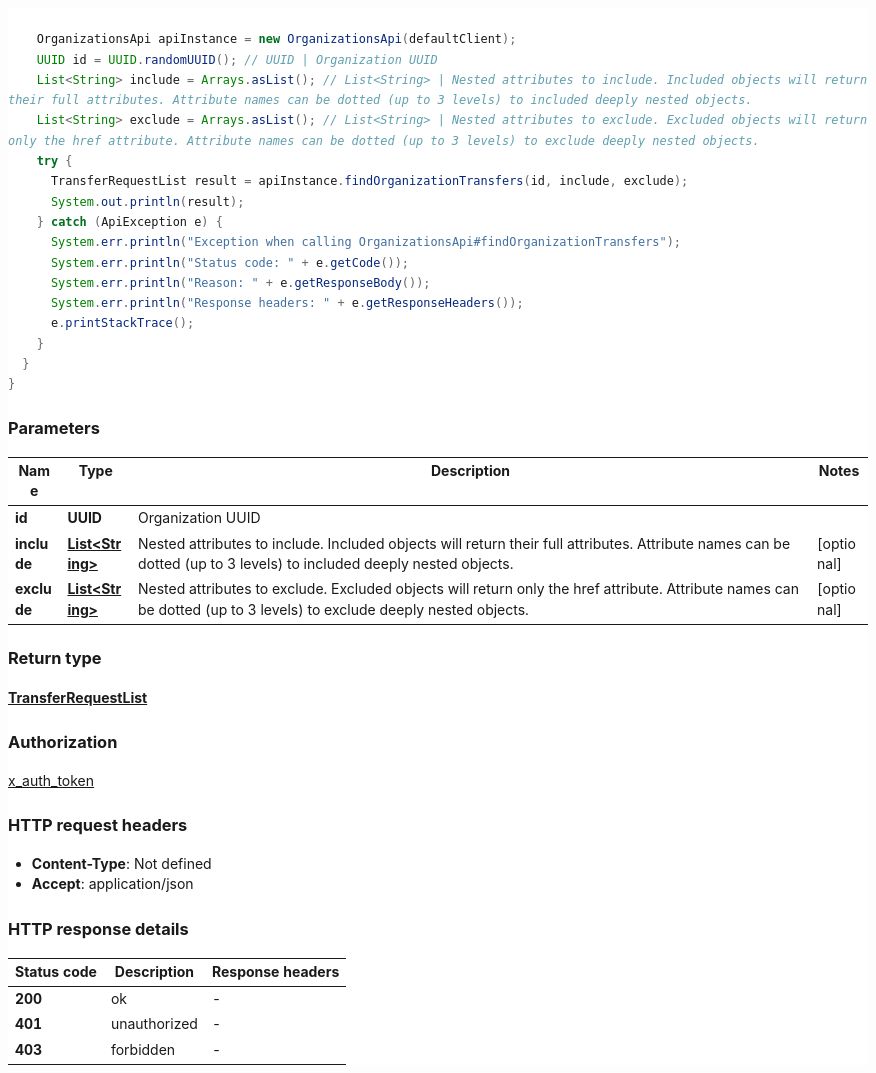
 ```java

    OrganizationsApi apiInstance = new OrganizationsApi(defaultClient);
    UUID id = UUID.randomUUID(); // UUID | Organization UUID
    List<String> include = Arrays.asList(); // List<String> | Nested attributes to include. Included objects will return their full attributes. Attribute names can be dotted (up to 3 levels) to included deeply nested objects.
    List<String> exclude = Arrays.asList(); // List<String> | Nested attributes to exclude. Excluded objects will return only the href attribute. Attribute names can be dotted (up to 3 levels) to exclude deeply nested objects.
    try {
      TransferRequestList result = apiInstance.findOrganizationTransfers(id, include, exclude);
      System.out.println(result);
    } catch (ApiException e) {
      System.err.println("Exception when calling OrganizationsApi#findOrganizationTransfers");
      System.err.println("Status code: " + e.getCode());
      System.err.println("Reason: " + e.getResponseBody());
      System.err.println("Response headers: " + e.getResponseHeaders());
      e.printStackTrace();
    }
  }
}
```

### Parameters

| Name | Type | Description  | Notes |
|------------- | ------------- | ------------- | -------------|
| **id** | **UUID**| Organization UUID | |
| **include** | [**List&lt;String&gt;**](String.md)| Nested attributes to include. Included objects will return their full attributes. Attribute names can be dotted (up to 3 levels) to included deeply nested objects. | [optional] |
| **exclude** | [**List&lt;String&gt;**](String.md)| Nested attributes to exclude. Excluded objects will return only the href attribute. Attribute names can be dotted (up to 3 levels) to exclude deeply nested objects. | [optional] |

### Return type

[**TransferRequestList**](TransferRequestList.md)

### Authorization

[x_auth_token](../README.md#x_auth_token)

### HTTP request headers

 - **Content-Type**: Not defined
 - **Accept**: application/json

### HTTP response details
| Status code | Description | Response headers |
|-------------|-------------|------------------|
| **200** | ok |  -  |
| **401** | unauthorized |  -  |
| **403** | forbidden |  -  |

++++

## What is required
Return each line above where the word "TransferRequestList" shows up.

## Result
      TransferRequestList result = apiInstance.findOrganizationTransfers(id, include, exclude);
[**TransferRequestList**](TransferRequestList.md)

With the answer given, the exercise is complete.